Berikut saya akan bagikan materi kuliah hukum
perdata, yang saya ringkas materinya dari buku karangan
Prof. Subketi. S.H. yaitu buku "Pokok-Pokok
Materi Hukum Perdata.
I. KEADAAN HUKUM PERDATA DI INDONESIA
Perkataan
"Hukum Perdata" dalam arti yang luas meliputi semua hukum
"privat materiil", yaitu segala hukum pokok yang mengatur
kepentingan-kepentingan perseorangan. Perkataan "perdata" juga lazim
dipakai sebagai lawan dari "pidana".
Ada juga orang memakai perkataan "hukum
sipil" untuk hukum privat materiil itu, tetapi karena perkataan
"sipil" itu juga lazim dipakai sebagai lawan dari
"militer," maka lebih baik kita memakai istilah "hukum
perdata" untuk segenap peraturan hukum privat materiil.

• ENTRI YANG DIBERIKAN
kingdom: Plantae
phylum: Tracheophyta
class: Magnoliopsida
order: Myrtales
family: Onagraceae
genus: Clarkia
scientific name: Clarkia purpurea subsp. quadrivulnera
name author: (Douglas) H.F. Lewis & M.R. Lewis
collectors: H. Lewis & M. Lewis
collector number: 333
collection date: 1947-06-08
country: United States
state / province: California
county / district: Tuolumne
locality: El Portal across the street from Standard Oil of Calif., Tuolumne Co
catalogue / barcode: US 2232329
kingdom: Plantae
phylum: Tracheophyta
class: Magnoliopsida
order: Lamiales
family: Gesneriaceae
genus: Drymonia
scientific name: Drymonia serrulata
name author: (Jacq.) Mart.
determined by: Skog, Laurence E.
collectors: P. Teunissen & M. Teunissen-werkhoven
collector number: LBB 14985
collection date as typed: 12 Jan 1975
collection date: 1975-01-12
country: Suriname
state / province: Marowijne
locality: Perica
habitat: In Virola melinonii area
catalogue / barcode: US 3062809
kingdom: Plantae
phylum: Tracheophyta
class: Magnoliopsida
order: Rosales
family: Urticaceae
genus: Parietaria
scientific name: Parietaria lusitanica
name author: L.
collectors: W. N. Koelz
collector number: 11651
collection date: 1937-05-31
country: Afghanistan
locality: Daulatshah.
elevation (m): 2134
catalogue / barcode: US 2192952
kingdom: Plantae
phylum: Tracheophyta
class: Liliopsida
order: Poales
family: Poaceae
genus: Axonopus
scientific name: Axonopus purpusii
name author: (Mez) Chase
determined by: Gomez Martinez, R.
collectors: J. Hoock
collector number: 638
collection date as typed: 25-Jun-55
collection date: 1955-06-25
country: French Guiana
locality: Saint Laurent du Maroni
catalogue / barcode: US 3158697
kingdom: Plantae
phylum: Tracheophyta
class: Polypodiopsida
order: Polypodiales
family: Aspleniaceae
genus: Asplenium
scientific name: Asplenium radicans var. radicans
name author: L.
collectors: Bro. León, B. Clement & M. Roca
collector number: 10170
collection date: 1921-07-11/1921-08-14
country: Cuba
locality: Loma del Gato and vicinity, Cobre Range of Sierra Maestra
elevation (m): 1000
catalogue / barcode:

• TUGAS YANG DIKERJAKAN
(A) Ambil secara utuh bagian teks tentang hukum perdata yang dimulai dengan "I. KEADAAN HUKUM" dan berlanjut sampai "hukum privat materiil.".
(B) Jawab pertanyaan berikut berdasarkan teks tentang hukum perdata:
(i) Dalam arti yang luas, "Hukum Perdata" meliputi semua hukum apa?
(ii) Perkataan "perdata" lazim dipakai sebagai lawan dari apa?
(iii) Perkataan "sipil" lazim dipakai sebagai lawan dari apa?

• JAWABAN YANG DIHARAPKAN
(A)
I. KEADAAN HUKUM PERDATA DI INDONESIA
Perkataan
"Hukum Perdata" dalam arti yang luas meliputi semua hukum
"privat materiil", yaitu segala hukum pokok yang mengatur
kepentingan-kepentingan perseorangan. Perkataan "perdata" juga lazim
dipakai sebagai lawan dari "pidana".
Ada juga orang memakai perkataan "hukum
sipil" untuk hukum privat materiil itu, tetapi karena perkataan
"sipil" itu juga lazim dipakai sebagai lawan dari
"militer," maka lebih baik kita memakai istilah "hukum
perdata" untuk segenap peraturan hukum privat materiil.

(B)
(i) Semua hukum "privat materiil", yaitu segala hukum pokok yang mengatur kepentingan-kepentingan perseorangan.
(ii) "Pidana".
(iii) "Militer".